Il dr. Luigi Sidoli ci ha lasciato e con la sua morte scompare uno degli ultimi pionieri che hanno operato nel passato affinché solide potessero essere le fondamenta dell’attuale Istituto Zooprofilattico.
Il termine “pioniere” non appaia esagerato parlando dell’ex Direttore della Sezione di Parma (1972-1992); in quegli anni il dr. Sidoli comprese i grandi cambiamenti dell’allevamento intensivo e delle conseguenze che questo avrebbe portato sul territorio (nella sua amata Pianura Padana) e delle nuove necessità che presto si sarebbero presentate sulle soglie dei laboratori.
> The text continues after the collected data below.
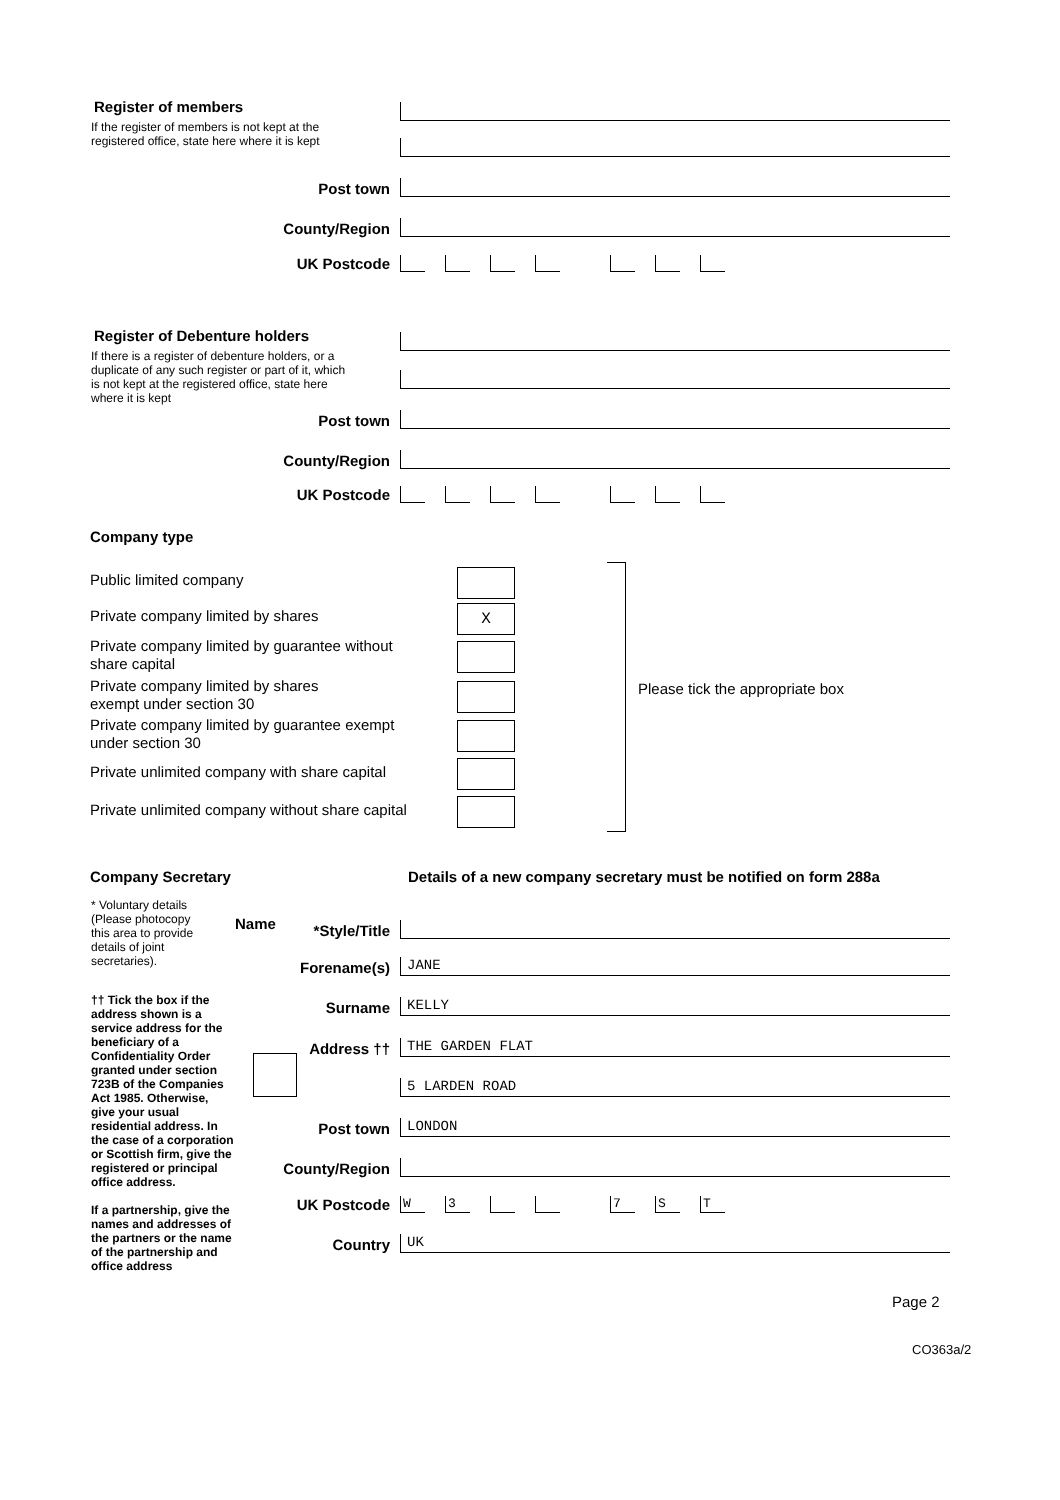Register of members
If the register of members is not kept at the
registered office, state here where it is kept
Post town
County/Region
UK Postcode
Register of Debenture holders
If there is a register of debenture holders, or a
duplicate of any such register or part of it, which
is not kept at the registered office, state here
where it is kept
Post town
County/Region
UK Postcode
Company type
Public limited company
Private company limited by shares
Private company limited by guarantee without
share capital
Private company limited by shares
exempt under section 30
Private company limited by guarantee exempt
under section 30
Private unlimited company with share capital
Private unlimited company without share capital
X
Please tick the appropriate box
Company Secretary
Details of a new company secretary must be notified on form 288a
* Voluntary details
(Please photocopy
this area to provide
details of joint
secretaries).
Name
†† Tick the box if the
address shown is a
service address for the
beneficiary of a
Confidentiality Order
granted under section
723B of the Companies
Act 1985. Otherwise,
give your usual
residential address. In
the case of a corporation
or Scottish firm, give the
registered or principal
office address.
If a partnership, give the
names and addresses of
the partners or the name
of the partnership and
office address
*Style/Title
Forename(s)
JANE
Surname
KELLY
Address ††
THE GARDEN FLAT
5 LARDEN ROAD
Post town
LONDON
County/Region
UK Postcode
W 3 7 ST
Country
UK
Page 2
CO363a/2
Ebbe la grande intuizione di trasporre le conoscenze epidemiologiche di patologia aviare nell’allora giovane suinicoltura intensiva comprendendo subito, quasi mistico visionario, che non sarebbero stati lontani i giorni in cui analoghe patologie sarebbero comparse. E così fu. Segnalò per primo in Italia l’Influenza suina, l’encefalomiocardite suina, la pleuropolmonite contagiosa del suino e di queste e di mille altre scoperte ne fece comunicazioni, articoli, conferenze perché nulla era di sua proprietà, diceva, ma tutto ciò che apprendeva era per diritto degli altri.
Negli anni settanta parlava al mondo scientifico in inglese (credetemi non era frequente) al fianco di Leman, Friis, Pijoan, Pensaert che invitava alla SIPAS per tutti coloro che non potevano accedere alle riviste scientifiche o viaggiare per convegni.
Amava la sua sezione diagnostica, amava il lavoro, amava coloro che gli chiedevano un consiglio e stupiva per il suo tempo dedicato allo studio perché riteneva che “¿nessun veterinario può esimersi di sapere che cosa succede al di là dell’Oceano”.
E’ stato entusiasta maestro per le giovani leve, instancabile speculatore clinico, audace precognitore diagnostico fino all’ultimo camice posto sull’appendiabiti, ma soprattutto persona educata con modi d’altri tempi anche quando, e non erano rare, mi dava delle sonore tirate d’orecchie.